== Extrait du document ==
---+---
Nos centrales vieillissent.
Les contrôles se renforcent et la disponibilité de l’énergie nucléaire diminue en conséquence.
Une situation qui a renforcé le risque de délestage (coupure partielle) du réseau lors de plusieurs périodes critiques.
Qu'en est-il pour cet hiver ?
Nous avons passé les chiffres au peigne fin pour mieux les comprendre.

Article publié initialement en novembre 2018 et mis à jour en octobre 2019

Quand elles fonctionnent, nos centrales nucléaires fournissent une part importante de l’électricité du pays. C’est d’ailleurs cette dépendance à ce type d’énergie qui a provoqué des risques de déséquilibre voire de délestage en 2015 et 2018, alors que plusieurs réacteurs étaient à l’arrêt lors de périodes critiques.

En 2018, environ la moitié de la production d’électricité en Belgique provenait de nos centrales. Une situation qui a fortement évolué au cours de l’année. En janvier, le nucléaire comptait pour plus de 63 % du mix énergétique belge, tandis qu’en septembre le nucléaire tombe à 38 % de la production totale. Les données de 2019 sont bien plus positives.

Nous avons compilé les chiffres présents sur le site Transparency. Engie-Electrabel y note les disponibilités de chaque unité de production électrique du pays.
---+---
== Données répertoriées ==
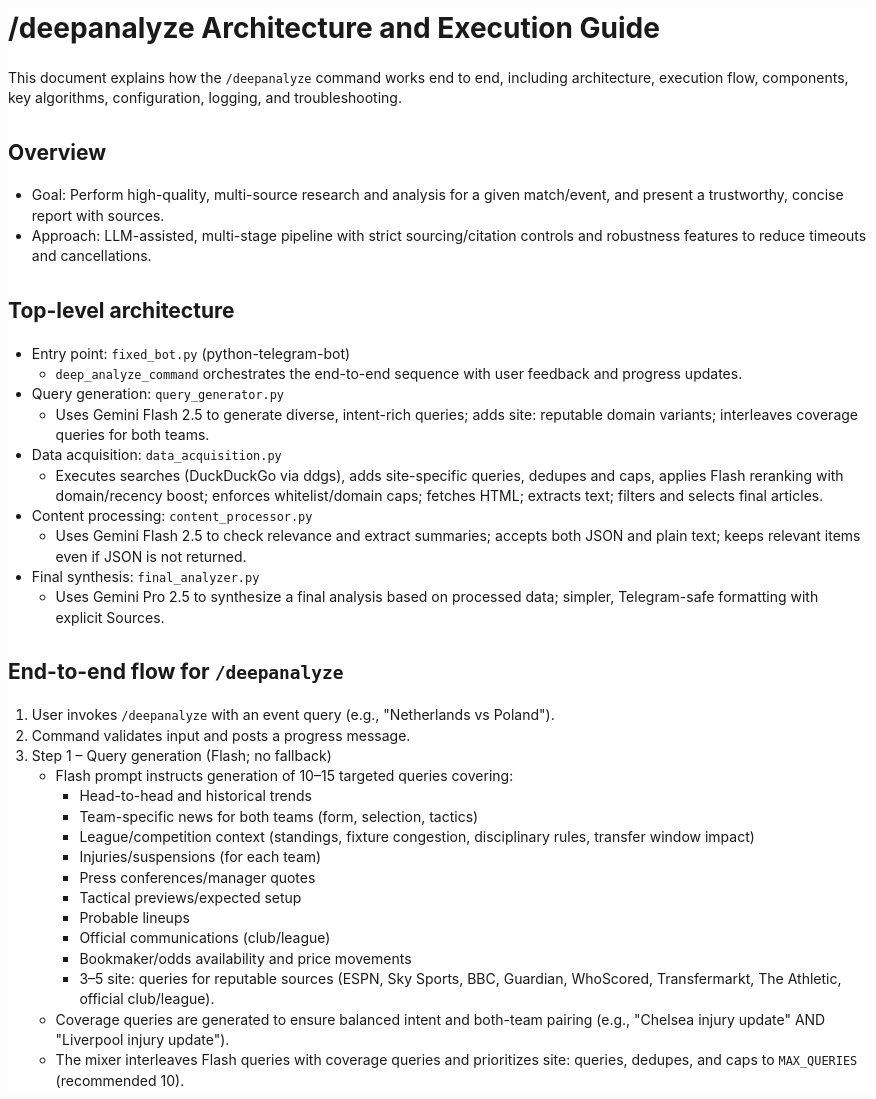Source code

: # /deepanalyze Architecture and Execution Guide

This document explains how the `/deepanalyze` command works end to end, including architecture, execution flow, components, key algorithms, configuration, logging, and troubleshooting.

## Overview

- Goal: Perform high-quality, multi-source research and analysis for a given match/event, and present a trustworthy, concise report with sources.
- Approach: LLM-assisted, multi-stage pipeline with strict sourcing/citation controls and robustness features to reduce timeouts and cancellations.

## Top-level architecture

- Entry point: `fixed_bot.py` (python-telegram-bot)
  - `deep_analyze_command` orchestrates the end-to-end sequence with user feedback and progress updates.
- Query generation: `query_generator.py`
  - Uses Gemini Flash 2.5 to generate diverse, intent-rich queries; adds site: reputable domain variants; interleaves coverage queries for both teams.
- Data acquisition: `data_acquisition.py`
  - Executes searches (DuckDuckGo via ddgs), adds site-specific queries, dedupes and caps, applies Flash reranking with domain/recency boost; enforces whitelist/domain caps; fetches HTML; extracts text; filters and selects final articles.
- Content processing: `content_processor.py`
  - Uses Gemini Flash 2.5 to check relevance and extract summaries; accepts both JSON and plain text; keeps relevant items even if JSON is not returned.
- Final synthesis: `final_analyzer.py`
  - Uses Gemini Pro 2.5 to synthesize a final analysis based on processed data; simpler, Telegram-safe formatting with explicit Sources.

## End-to-end flow for `/deepanalyze`

1) User invokes `/deepanalyze` with an event query (e.g., "Netherlands vs Poland").
2) Command validates input and posts a progress message.
3) Step 1 – Query generation (Flash; no fallback)
   - Flash prompt instructs generation of 10–15 targeted queries covering:
     - Head-to-head and historical trends
     - Team-specific news for both teams (form, selection, tactics)
     - League/competition context (standings, fixture congestion, disciplinary rules, transfer window impact)
     - Injuries/suspensions (for each team)
     - Press conferences/manager quotes
     - Tactical previews/expected setup
     - Probable lineups
     - Official communications (club/league)
     - Bookmaker/odds availability and price movements
     - 3–5 site: queries for reputable sources (ESPN, Sky Sports, BBC, Guardian, WhoScored, Transfermarkt, The Athletic, official club/league).
   - Coverage queries are generated to ensure balanced intent and both-team pairing (e.g., "Chelsea injury update" AND "Liverpool injury update").
   - The mixer interleaves Flash queries with coverage queries and prioritizes site: queries, dedupes, and caps to `MAX_QUERIES` (recommended 10).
---+---
== Travail à faire ==
(a) Recopiez le passage de l'extrait sur les centrales nucléaires qui commence aux mots « Une situation qui a renforcé » et se termine après les mots « mieux les comprendre. ».
(b) D'après l'extrait sur les centrales nucléaires, les affirmations suivantes sont-elles exactes ? Répondez par oui ou par non et citez à chaque fois les mots du texte qui tranchent.
(i) En 2018, environ la moitié de la production d'électricité en Belgique venait des centrales nucléaires.
(ii) En septembre, le nucléaire représentait plus de 63 % de la production totale.
(iii) Engie-Electrabel indique sur le site Transparency les disponibilités de chaque unité de production électrique du pays.
(c) Selon l'extrait sur les centrales nucléaires, en quelles années la dépendance à l'énergie nucléaire a-t-elle provoqué des risques de déséquilibre, voire de délestage ?

== Réponses par consigne ==
(a)
Une situation qui a renforcé le risque de délestage (coupure partielle) du réseau lors de plusieurs périodes critiques.
Qu'en est-il pour cet hiver ?
Nous avons passé les chiffres au peigne fin pour mieux les comprendre.

(b)
(i) Oui : « En 2018, environ la moitié de la production d’électricité en Belgique provenait de nos centrales. »
(ii) Non : « tandis qu’en septembre le nucléaire tombe à 38 % de la production totale ».
(iii) Oui : « Engie-Electrabel y note les disponibilités de chaque unité de production électrique du pays. »

(c) En 2015 et en 2018.